Hobbit filming may leave N.Z.: director Jackson
Last Updated: Wednesday, October 20, 2010 | 6:49 PM ET
The Associated Press
Lord of the Rings director Peter Jackson will start filming the two-part prequel The Hobbit in February. (Chris Park/Associated Press)New Zealand may lose the filming of The Hobbit movies, with financial backers Warner Bros. making arrangements to shift the production offshore, director Peter Jackson has warned.
Jackson's production company, Wingnut Films, and the Actors' Equity union have been at loggerheads over pay deals for actors in the $500-million US two-film prequel to the highly successful Lord of the Rings trilogy.
Shooting of the two 3D films is due to begin in February.
Wingnut Films said in a statement issued Thursday in New Zealand that the actors' move in threatening to boycott the production had undermined Warner Bros.' confidence in the industry "and they are now, quite rightly, very concerned about the security of their $500 million investment."
"Next week Warners are coming down to New Zealand to make arrangements to move the production offshore," Jackson's production company said. "It appears we cannot make films in our own country even when substantial financing is available."
The statement gave no indication of where the films' production might be moved.
Warner Brothers decision
Jackson said while they would fight to keep the films in New Zealand, the decision ultimately rests with Warner Bros.
Production of The Hobbit was given the green light from U.S. studios Warners and New Line Cinema on the weekend, with Jackson as director.
Late Wednesday, more than 1,000 film technicians marched through the capital, Wellington, demanding actors end their dispute over contracts. They chanted "Save The Hobbit" and waved banners that said, "Keep it Made in New Zealand" and "SOS Hobbits."
The group had planned to attend an actors' meeting and "verbalize their concern" outside, said the head of Wellington's Weta Workshop film production house, Richard Taylor, but when the actors cancelled their meeting the technicians marched through the streets to show their concerns.
Taylor said Thursday that he "can only hope that [Warner's] ongoing intention is to see [the films] made [in New Zealand]. I have to cling on to hope.

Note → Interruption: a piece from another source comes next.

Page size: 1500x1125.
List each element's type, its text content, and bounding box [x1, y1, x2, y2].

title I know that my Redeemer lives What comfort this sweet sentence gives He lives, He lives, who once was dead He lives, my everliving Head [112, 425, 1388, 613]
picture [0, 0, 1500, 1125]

The alternate is too dire to think about. But I'm always positive that good can come out of such things," he told New Zealand's National Radio.
His production unit Weta Workshop "has been hired on the film for a number of months ... and were confident ... that the film will continue on. But we respectfully understand that the studio is in a very difficult place around the negotiations of the actors and therefore are tentative about how they could move forward."
3 years in production
After the huge success of the Lord of the Rings trilogy that was shot in New Zealand, Jackson has spent the past three years working on adapting the J.R.R. Tolkien fantasy novel set before the trilogy.
The films' co-producer, Jackson's partner Fran Walsh, said the ban placed on the film by the actors union remains in place, despite New Zealand actors saying it was lifted on Sunday and that Warner Bros. had been advised.
"The boycott has not been lifted. If anyone goes to the Screen Actors' Guild [of America] website now they will see we are blacklisted," Walsh told National Radio. Warner Bros. "are saying they need stability and certainty and that's no longer here ... [and] they can protect their investment better elsewhere."
Why would Warner "go to a place where they're almost guaranteed industrial action during the shoot?" she added.
Co-writer Phillipa Boyens said the company "is fighting to retrieve" the movies, but "we can literally feel [them] slipping from our fingers."
As well as union issues, the ongoing restructuring of flailing Hollywood studio Metro-Goldwyn-Mayer Inc., which owns half the project, has contributed to delays.
In May, Hollywood director Guillermo del Toro quit after working on the project for nearly two years. Jackson, who directed the Rings series, has taken his place.